NEWBURY — Janet Fraser had high hopes for substantial savings on her electricity bill when her wind turbine started operating in January.
The 10-kilowatt turbine, built and installed with the help of a grant from the Massachusetts Technology Collaborative, was estimated to produce 11,000 kilowatt hours of power annually.
After operating for eight months on her Newburyport Turnpike property, the turbine has produced only 2,149 kilowatt hours, Fraser said.
"I'm getting only a third of what I expected," she said.
Actually, it's less than that, according to a report prepared by the Technology Collaborative. Based on readings taken during the first six months of the year, the collaborative is projecting Fraser's output at 2,709 kilowatt hours for all of 2008. That's only about 25 percent of the original projection.
The disappointing performance of small wind turbines has caught the attention of Technology Collaborative, which has halted a grant program that many people had used to help buy them.
Indeed the report on a sample of 19 small turbines installed around the state using Technology Collaborative grants, shows that the highest power output is 59 percent, from a 10-kilowatt turbine in the Martha's Vineyard town of Oak Bluffs.
A tower in Scituate is producing only 2 percent of its projected output, and the statewide average is only 27 percent.
Amesbury's Cider Hill Farm installed two wind turbines last year using Technology Collaborative grants: One is producing at 29 percent of expected power, the other at 22 percent, according to the collaborative's report. Cider Hill added a third turbine more recently.
Cider Hill Farm owner Glen Cook said he believed that the formula used to calculate the output of the turbines overstates the average wind speeds at any location.
He said the formula projected each turbine would produce 11,500 kilowatt hours per year, but he was expecting closer to 9,000. Instead, he is finding each turbine is generating 3,000 to 4,000 hours annually.
"I don't for minute regret this," he said. "The price of electricity will continue to increase throughout this decade, and these turbines should perform for another 20 or 30 years with no issues. At some point the economics will look better than they do now, although economics was not the main reason for our decision."
Technology Collaborative spokeswoman Emily Dahl said Cook's analysis of the problem is essentially correct.
She said small wind projects are relatively new to Massachusetts and the collaborative was using data that proved unreliable.
"Manufacturers tend to overstate the capacity of their turbines," she said. "The site maps we were using tended to overstate the wind speeds."
The collaborative's Small Renewables Initiative has stopped accepting applications for new small wind power grants while it reviews the program.
According to the collaborative's Web site, changes in the program would be announced in late summer.
One Newbury resident who is happy with the performance of his wind tower is Fred Thurlow of Marsh Avenue.
Thurlow didn't participate in the Technology Collaborative's grant program. He said the performance of his 1.8-kilowatt turbine varies considerably.

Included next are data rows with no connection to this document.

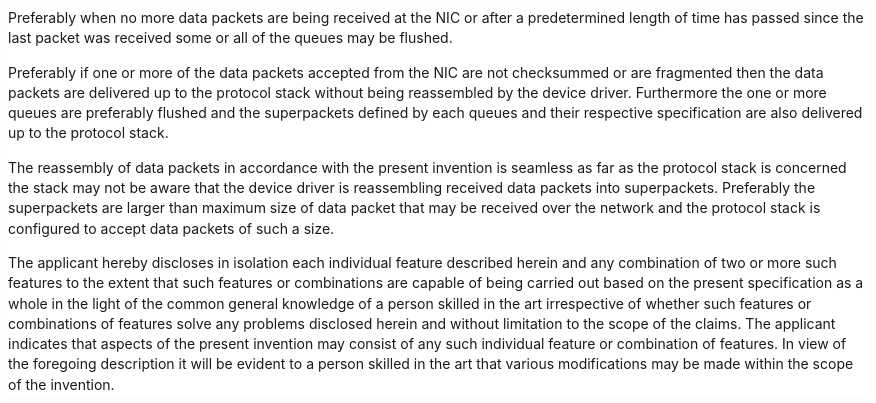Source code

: Preferably when no more data packets are being received at the NIC or after a predetermined length of time has passed since the last packet was received some or all of the queues may be flushed.

Preferably if one or more of the data packets accepted from the NIC are not checksummed or are fragmented then the data packets are delivered up to the protocol stack without being reassembled by the device driver. Furthermore the one or more queues are preferably flushed and the superpackets defined by each queues and their respective specification are also delivered up to the protocol stack.

The reassembly of data packets in accordance with the present invention is seamless as far as the protocol stack is concerned the stack may not be aware that the device driver is reassembling received data packets into superpackets. Preferably the superpackets are larger than maximum size of data packet that may be received over the network and the protocol stack is configured to accept data packets of such a size.

The applicant hereby discloses in isolation each individual feature described herein and any combination of two or more such features to the extent that such features or combinations are capable of being carried out based on the present specification as a whole in the light of the common general knowledge of a person skilled in the art irrespective of whether such features or combinations of features solve any problems disclosed herein and without limitation to the scope of the claims. The applicant indicates that aspects of the present invention may consist of any such individual feature or combination of features. In view of the foregoing description it will be evident to a person skilled in the art that various modifications may be made within the scope of the invention.

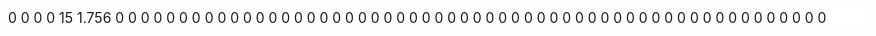<td>0</td>
<td>0</td>
<td>0</td>
<td>0</td>
</tr>
<tr>
<th>15</th>
<td>1.756</td>
<td>0</td>
<td>0</td>
<td>0</td>
<td>0</td>
<td>0</td>
<td>0</td>
<td>0</td>
<td>0</td>
<td>0</td>
<td>0</td>
<td>0</td>
<td>0</td>
<td>0</td>
<td>0</td>
<td>0</td>
<td>0</td>
<td>0</td>
<td>0</td>
<td>0</td>
<td>0</td>
<td>0</td>
<td>0</td>
<td>0</td>
<td>0</td>
<td>0</td>
<td>0</td>
<td>0</td>
<td>0</td>
<td>0</td>
<td>0</td>
<td>0</td>
<td>0</td>
<td>0</td>
<td>0</td>
<td>0</td>
<td>0</td>
<td>0</td>
<td>0</td>
<td>0</td>
<td>0</td>
<td>0</td>
<td>0</td>
<td>0</td>
<td>0</td>
<td>0</td>
<td>0</td>
<td>0</td>
<td>0</td>
<td>0</td>
<td>0</td>
<td>0</td>
<td>0</td>
<td>0</td>
<td>0</td>
<td>0</td>
<td>0</td>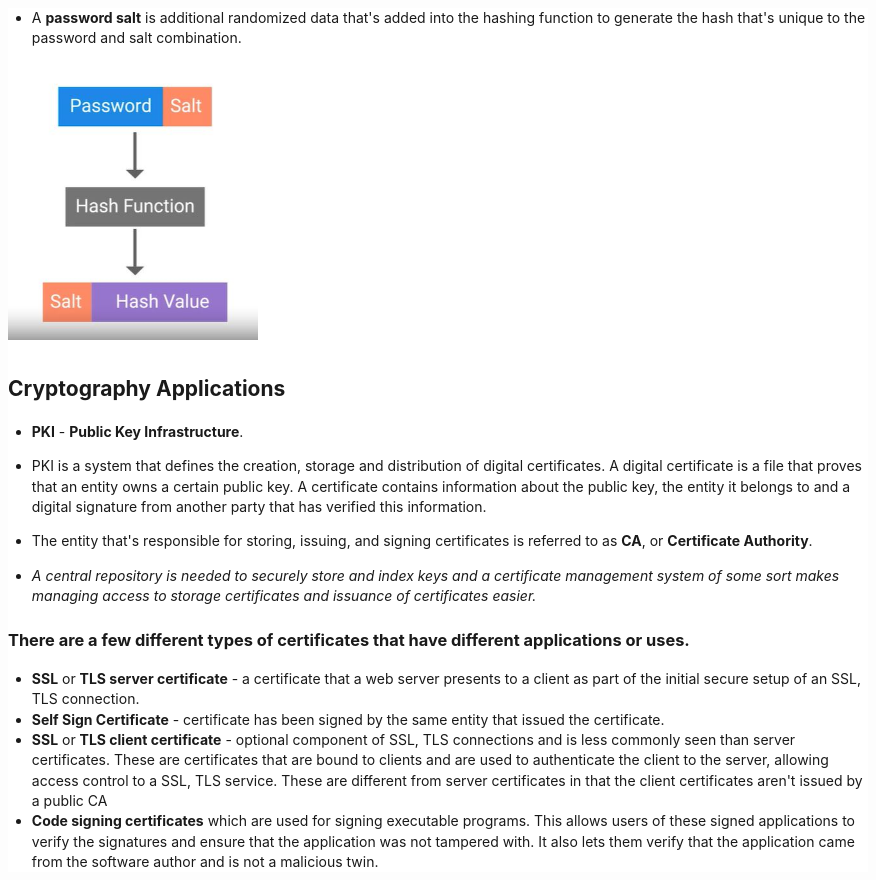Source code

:  * A **password salt** is additional randomized data that's added into the hashing function to generate the hash that's unique to the password and salt combination.

<p align="left">
  <img src="resources/HashingSalt.JPG" width="250">
</p>


## Cryptography Applications

* **PKI** - **Public Key Infrastructure**.

* PKI is a system that defines the creation, storage and distribution of digital certificates. A digital certificate is a file that proves that an entity owns a certain public key. A certificate contains information about the public key, the entity it belongs to and a digital signature from another party that has verified this information.

* The entity that's responsible for storing, issuing, and signing certificates is referred to as **CA**, or **Certificate Authority**.

* *A central repository is needed to securely store and index keys and a certificate management system of some sort makes managing access to storage certificates and issuance of certificates easier.*

### There are a few different types of certificates that have different applications or uses. 
* **SSL** or **TLS server certificate** - a certificate that a web server presents to a client as part of the initial secure setup of an SSL, TLS connection. 
* **Self Sign Certificate** - certificate has been signed by the same entity that issued the certificate.
* **SSL** or **TLS client certificate** - optional component of SSL, TLS connections and is less commonly seen than server certificates. These are certificates that are bound to clients and are used to authenticate the client to the server, allowing access control to a SSL, TLS service. These are different from server certificates in that the client certificates aren't issued by a public CA
* **Code signing certificates** which are used for signing executable programs. This allows users of these signed applications to verify the signatures and ensure that the application was not tampered with. It also lets them verify that the application came from the software author and is not a malicious twin.
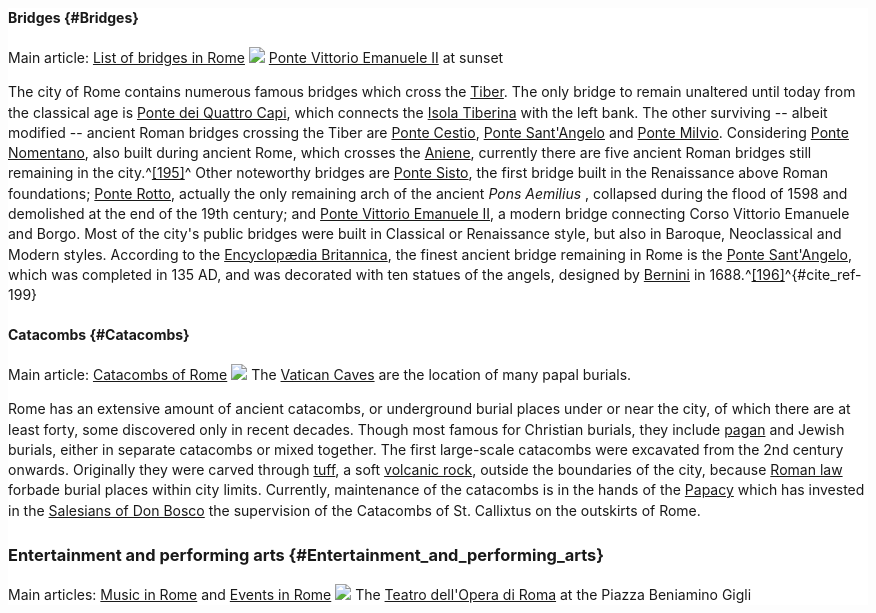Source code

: #### Bridges {#Bridges}

Main article: [List of bridges in Rome](/wiki/List_of_bridges_in_Rome "List of bridges in Rome")
[![](//upload.wikimedia.org/wikipedia/commons/thumb/6/6e/Bridge_Vittorio_Emanuele_II_at_sunset.jpg/220px-Bridge_Vittorio_Emanuele_II_at_sunset.jpg)](/wiki/File:Bridge_Vittorio_Emanuele_II_at_sunset.jpg) [Ponte Vittorio Emanuele II](/wiki/Ponte_Vittorio_Emanuele_II "Ponte Vittorio Emanuele II") at sunset

The city of Rome contains numerous famous bridges which cross the [Tiber](/wiki/Tiber "Tiber"). The only bridge to remain unaltered until today from the classical age is [Ponte dei Quattro Capi](/wiki/Pons_Fabricius "Pons Fabricius"), which connects the [Isola Tiberina](/wiki/Isola_Tiberina "Isola Tiberina") with the left bank. The other surviving -- albeit modified -- ancient Roman bridges crossing the Tiber are [Ponte Cestio](/wiki/Pons_Cestius "Pons Cestius"), [Ponte Sant'Angelo](/wiki/Ponte_Sant%27Angelo "Ponte Sant'Angelo") and [Ponte Milvio](/wiki/Ponte_Milvio "Ponte Milvio"). Considering [Ponte Nomentano](/wiki/Ponte_Nomentano "Ponte Nomentano"), also built during ancient Rome, which crosses the [Aniene](/wiki/Aniene "Aniene"), currently there are five ancient Roman bridges still remaining in the city.^[\[195\]](#cite_note-198)^ Other noteworthy bridges are [Ponte Sisto](/wiki/Ponte_Sisto "Ponte Sisto"), the first bridge built in the Renaissance above Roman foundations; [Ponte Rotto](/wiki/Ponte_Rotto "Ponte Rotto"), actually the only remaining arch of the ancient *Pons Aemilius* , collapsed during the flood of 1598 and demolished at the end of the 19th century; and [Ponte Vittorio Emanuele II](/wiki/Ponte_Vittorio_Emanuele_II "Ponte Vittorio Emanuele II"), a modern bridge connecting Corso Vittorio Emanuele and Borgo. Most of the city's public bridges were built in Classical or Renaissance style, but also in Baroque, Neoclassical and Modern styles. According to the [Encyclopædia Britannica](/wiki/Encyclop%C3%A6dia_Britannica "Encyclopædia Britannica"), the finest ancient bridge remaining in Rome is the [Ponte Sant'Angelo](/wiki/Ponte_Sant%27Angelo "Ponte Sant'Angelo"), which was completed in 135 AD, and was decorated with ten statues of the angels, designed by [Bernini](/wiki/Gian_Lorenzo_Bernini "Gian Lorenzo Bernini") in 1688.^[\[196\]](#cite_note-199)^{#cite_ref-199}  

#### Catacombs {#Catacombs}

Main article: [Catacombs of Rome](/wiki/Catacombs_of_Rome "Catacombs of Rome")
[![](//upload.wikimedia.org/wikipedia/commons/thumb/8/8a/PiusXItomb2.jpg/220px-PiusXItomb2.jpg)](/wiki/File:PiusXItomb2.jpg) The [Vatican Caves](/wiki/Vatican_Necropolis "Vatican Necropolis") are the location of many papal burials.

Rome has an extensive amount of ancient catacombs, or underground burial places under or near the city, of which there are at least forty, some discovered only in recent decades. Though most famous for Christian burials, they include [pagan](/wiki/Religion_in_ancient_Rome "Religion in ancient Rome") and Jewish burials, either in separate catacombs or mixed together. The first large-scale catacombs were excavated from the 2nd century onwards. Originally they were carved through [tuff](/wiki/Tuff "Tuff"), a soft [volcanic rock](/wiki/Volcanic_rock "Volcanic rock"), outside the boundaries of the city, because [Roman law](/wiki/Roman_law "Roman law") forbade burial places within city limits. Currently, maintenance of the catacombs is in the hands of the [Papacy](/wiki/Pope "Pope") which has invested in the [Salesians of Don Bosco](/wiki/Salesians_of_Don_Bosco "Salesians of Don Bosco") the supervision of the Catacombs of St. Callixtus on the outskirts of Rome.  

### Entertainment and performing arts {#Entertainment_and_performing_arts}

Main articles: [Music in Rome](/wiki/Music_in_Rome "Music in Rome") and [Events in Rome](/wiki/Events_in_Rome "Events in Rome")
[![](//upload.wikimedia.org/wikipedia/commons/thumb/9/9d/Teatro_dell%27Opera_a_Roma.JPG/220px-Teatro_dell%27Opera_a_Roma.JPG)](/wiki/File:Teatro_dell%27Opera_a_Roma.JPG) The [Teatro dell'Opera di Roma](/wiki/Teatro_dell%27Opera_di_Roma "Teatro dell'Opera di Roma") at the Piazza Beniamino Gigli

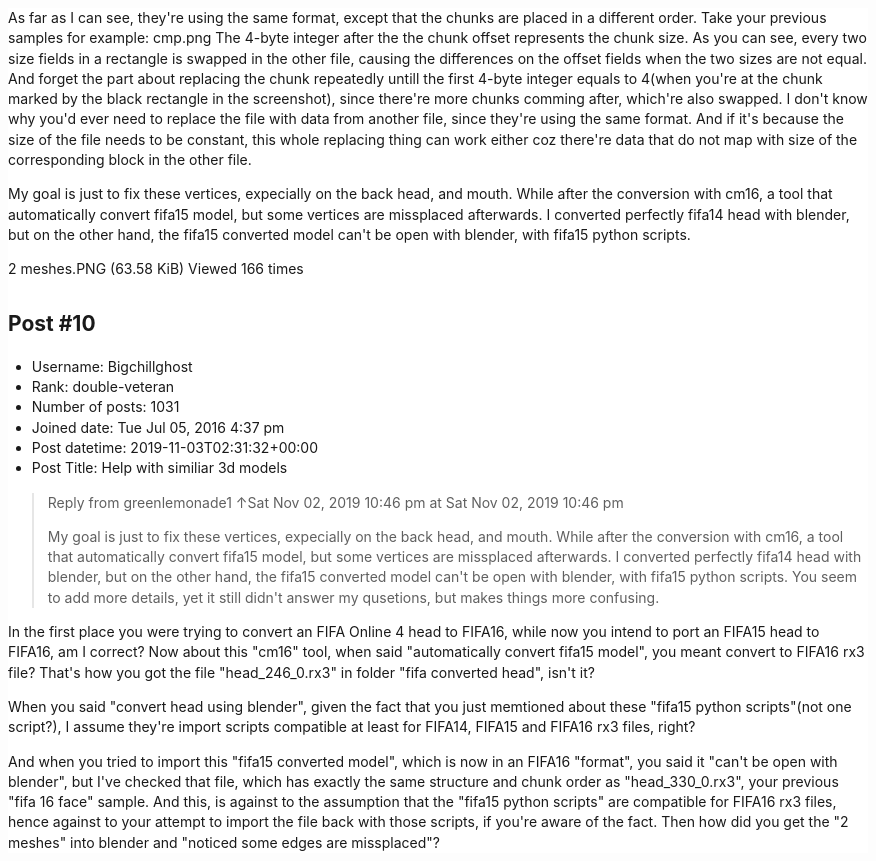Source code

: As far as I can see, they're using the same format, except that the chunks are placed in a different order. Take your previous samples for example:
cmp.png
The 4-byte integer after the the chunk offset represents the chunk size. As you can see, every two size fields in a rectangle is swapped in the other file, causing the differences on the offset fields when the two sizes are not equal. And forget the part about replacing the chunk repeatedly untill the first 4-byte integer equals to 4(when you're at the chunk marked by the black rectangle in the screenshot), since there're more chunks comming after, which're also swapped. I don't know why you'd ever need to replace the file with data from another file, since they're using the same format. And if it's because the size of the file needs to be constant, this whole replacing thing can work either coz there're data that do not map with size of the corresponding block in the other file.

My goal is just to fix these vertices, expecially on the back head, and mouth. While after the conversion with cm16,  a tool that  automatically convert fifa15 model, but some vertices are missplaced afterwards. I converted perfectly fifa14 head with blender, but on the other hand, the fifa15 converted model can't be open with blender, with fifa15 python scripts.



2 meshes.PNG (63.58 KiB) Viewed 166 times
## Post #10
- Username: Bigchillghost
- Rank: double-veteran
- Number of posts: 1031
- Joined date: Tue Jul 05, 2016 4:37 pm
- Post datetime: 2019-11-03T02:31:32+00:00
- Post Title: Help with similiar 3d models

> Reply from greenlemonade1 ↑Sat Nov 02, 2019 10:46 pm at Sat Nov 02, 2019 10:46 pm
>
> My goal is just to fix these vertices, expecially on the back head, and mouth. While after the conversion with cm16,  a tool that  automatically convert fifa15 model, but some vertices are missplaced afterwards. I converted perfectly fifa14 head with blender, but on the other hand, the fifa15 converted model can't be open with blender, with fifa15 python scripts.
You seem to add more details, yet it still didn't answer my qusetions, but makes things more confusing.

In the first place you were trying to convert an FIFA Online 4 head to FIFA16, while now you intend to port an FIFA15 head to FIFA16, am I correct?
Now about this "cm16" tool, when said "automatically convert fifa15 model", you meant convert to FIFA16 rx3 file? That's how you got the file "head_246_0.rx3" in folder "fifa converted head", isn't it?

When you said "convert head using blender", given the fact that you just memtioned about these "fifa15 python scripts"(not one script?), I assume they're import scripts compatible at least for FIFA14, FIFA15 and FIFA16 rx3 files, right?

And when you tried to import this "fifa15 converted model", which is now in an FIFA16 "format", you said it "can't be open with blender", but I've checked that file, which has exactly the same structure and chunk order as "head_330_0.rx3", your previous "fifa 16 face" sample. And this, is against to the assumption that the "fifa15 python scripts" are compatible for FIFA16 rx3 files, hence against to your attempt to import the file back with those scripts, if you're aware of the fact. Then how did you get the "2 meshes" into blender and "noticed some edges are missplaced"?

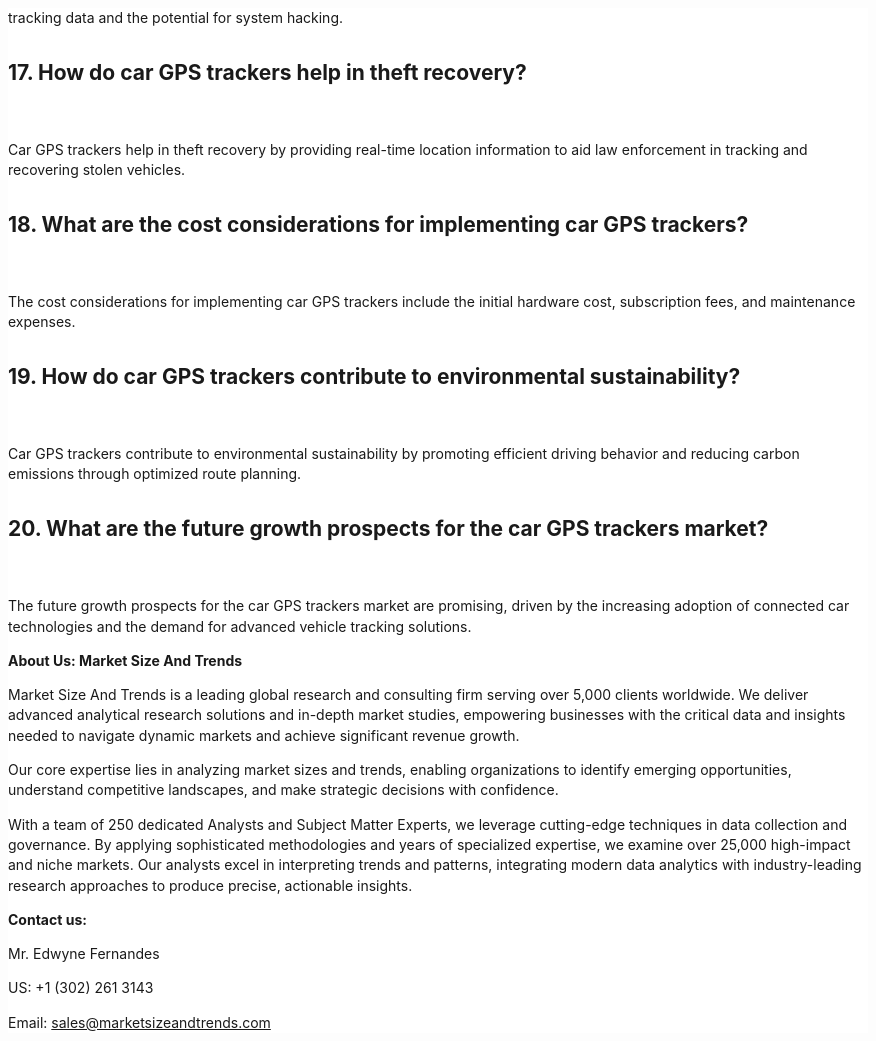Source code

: tracking data and the potential for system hacking.</p> <h2>17. How do car GPS trackers help in theft recovery?</h2> <p>&nbsp;</p><p>Car GPS trackers help in theft recovery by providing real-time location information to aid law enforcement in tracking and recovering stolen vehicles.</p> <h2>18. What are the cost considerations for implementing car GPS trackers?</h2> <p>&nbsp;</p><p>The cost considerations for implementing car GPS trackers include the initial hardware cost, subscription fees, and maintenance expenses.</p> <h2>19. How do car GPS trackers contribute to environmental sustainability?</h2> <p>&nbsp;</p><p>Car GPS trackers contribute to environmental sustainability by promoting efficient driving behavior and reducing carbon emissions through optimized route planning.</p> <h2>20. What are the future growth prospects for the car GPS trackers market?</h2> <p>&nbsp;</p><p>The future growth prospects for the car GPS trackers market are promising, driven by the increasing adoption of connected car technologies and the demand for advanced vehicle tracking solutions.</p></body></html></p><p><strong>About Us:&nbsp;Market Size And Trends</strong></p><p>Market Size And Trends&nbsp;is a leading global research and consulting firm serving over 5,000 clients worldwide. We deliver advanced analytical research solutions and in-depth market studies, empowering businesses with the critical data and insights needed to navigate dynamic markets and achieve significant revenue growth.</p><p>Our core expertise lies in analyzing market sizes and trends, enabling organizations to identify emerging opportunities, understand competitive landscapes, and make strategic decisions with confidence.</p><p>With a team of 250 dedicated Analysts and Subject Matter Experts, we leverage cutting-edge techniques in data collection and governance. By applying sophisticated methodologies and years of specialized expertise, we examine over 25,000 high-impact and niche markets. Our analysts excel in interpreting trends and patterns, integrating modern data analytics with industry-leading research approaches to produce precise, actionable insights.</p><p><strong>Contact us:</strong></p><p>Mr. Edwyne Fernandes</p><p>US: +1 (302) 261 3143</p><p>Email: <a href="mailto:sales@marketsizeandtrends.com">sales@marketsizeandtrends.com</a>&nbsp;</p>
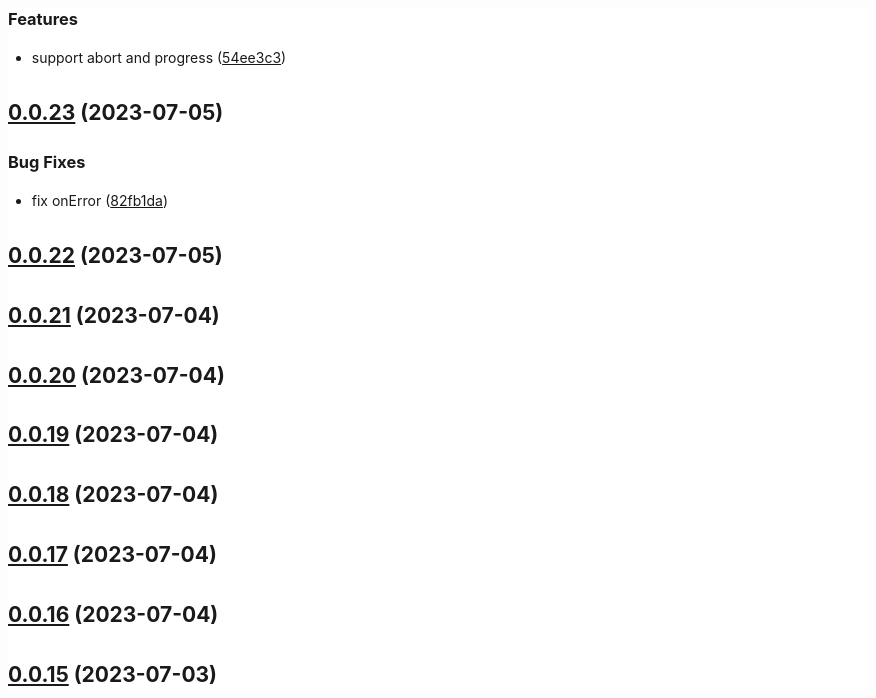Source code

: ### Features

* support abort and progress ([54ee3c3](https://github.com/varletjs/axle/commit/54ee3c3c5de6c3c4222dcf11ddc60d04fd70e1b2))



## [0.0.23](https://github.com/varletjs/axle/compare/v0.0.22...v0.0.23) (2023-07-05)


### Bug Fixes

* fix onError ([82fb1da](https://github.com/varletjs/axle/commit/82fb1daf6b6fcc46e5665603dd08180583d77cac))



## [0.0.22](https://github.com/varletjs/axle/compare/v0.0.21...v0.0.22) (2023-07-05)



## [0.0.21](https://github.com/varletjs/axle/compare/v0.0.20...v0.0.21) (2023-07-04)



## [0.0.20](https://github.com/varletjs/axle/compare/v0.0.19...v0.0.20) (2023-07-04)



## [0.0.19](https://github.com/varletjs/axle/compare/v0.0.18...v0.0.19) (2023-07-04)



## [0.0.18](https://github.com/varletjs/axle/compare/v0.0.17...v0.0.18) (2023-07-04)



## [0.0.17](https://github.com/varletjs/axle/compare/v0.0.16...v0.0.17) (2023-07-04)



## [0.0.16](https://github.com/varletjs/axle/compare/v0.0.15...v0.0.16) (2023-07-04)



## [0.0.15](https://github.com/varletjs/axle/compare/v0.0.14...v0.0.15) (2023-07-03)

He said it produces about 35 kilowatts during the summer months and as much as 150 kilowatts in winter when the wind is stronger.
"A few miles an hour can make a big difference," he said.
He said he and Fraser have compared notes on their respective wind turbines numerous times.
"Maybe her spot isn't windy enough," he said. "I have a pretty windy spot, right on the marsh."
Fred Jackman of Newbury has a turbine that isn't hooked into the regional power grid. It has supplied 100 percent of his electricity for the approximately six months since he installed it.
He said the turbine powers not only lights and appliances but pumps for his well.
"I love my turbine," he said.
Average electric use varies widely, depending on the appliances and size of a home. Most average-sized homes consume between 600 and 1,100 kilowatts per month.
Cider Hill's Cook said he gets three or four calls and e-mails a week from people who are considering installing a wind tower. He said he tells them to be extremely cautious when calculating their expected savings.
"I don't think a turbine is right for every location," he said. "They're very site-specific."